PROBLEM DESCRIPTION.
Your answer must be one number: the count of lines below that hold the word "ring".

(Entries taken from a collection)

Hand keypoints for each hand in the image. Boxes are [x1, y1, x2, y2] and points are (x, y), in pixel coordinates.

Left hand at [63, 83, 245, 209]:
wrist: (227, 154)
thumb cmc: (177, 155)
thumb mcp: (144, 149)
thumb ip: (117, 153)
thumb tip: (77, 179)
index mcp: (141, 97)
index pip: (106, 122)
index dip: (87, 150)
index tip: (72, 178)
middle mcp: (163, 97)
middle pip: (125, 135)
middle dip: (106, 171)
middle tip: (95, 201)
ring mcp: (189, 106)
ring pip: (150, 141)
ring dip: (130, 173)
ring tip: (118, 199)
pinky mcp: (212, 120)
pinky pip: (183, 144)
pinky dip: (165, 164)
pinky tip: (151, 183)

---

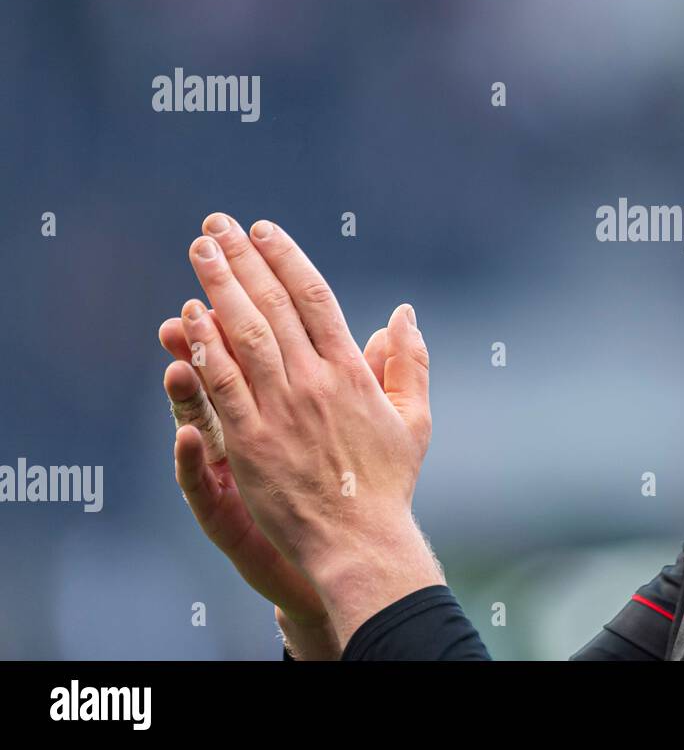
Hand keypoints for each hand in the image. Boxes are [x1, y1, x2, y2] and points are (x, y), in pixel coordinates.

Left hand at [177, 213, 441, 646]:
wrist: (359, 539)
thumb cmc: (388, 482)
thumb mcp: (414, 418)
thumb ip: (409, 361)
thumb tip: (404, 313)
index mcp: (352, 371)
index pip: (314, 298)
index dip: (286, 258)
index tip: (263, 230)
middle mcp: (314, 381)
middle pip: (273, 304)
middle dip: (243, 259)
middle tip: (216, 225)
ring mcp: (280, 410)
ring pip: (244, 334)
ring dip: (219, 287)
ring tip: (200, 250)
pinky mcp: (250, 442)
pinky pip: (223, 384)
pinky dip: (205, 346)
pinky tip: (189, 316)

RESULT.
8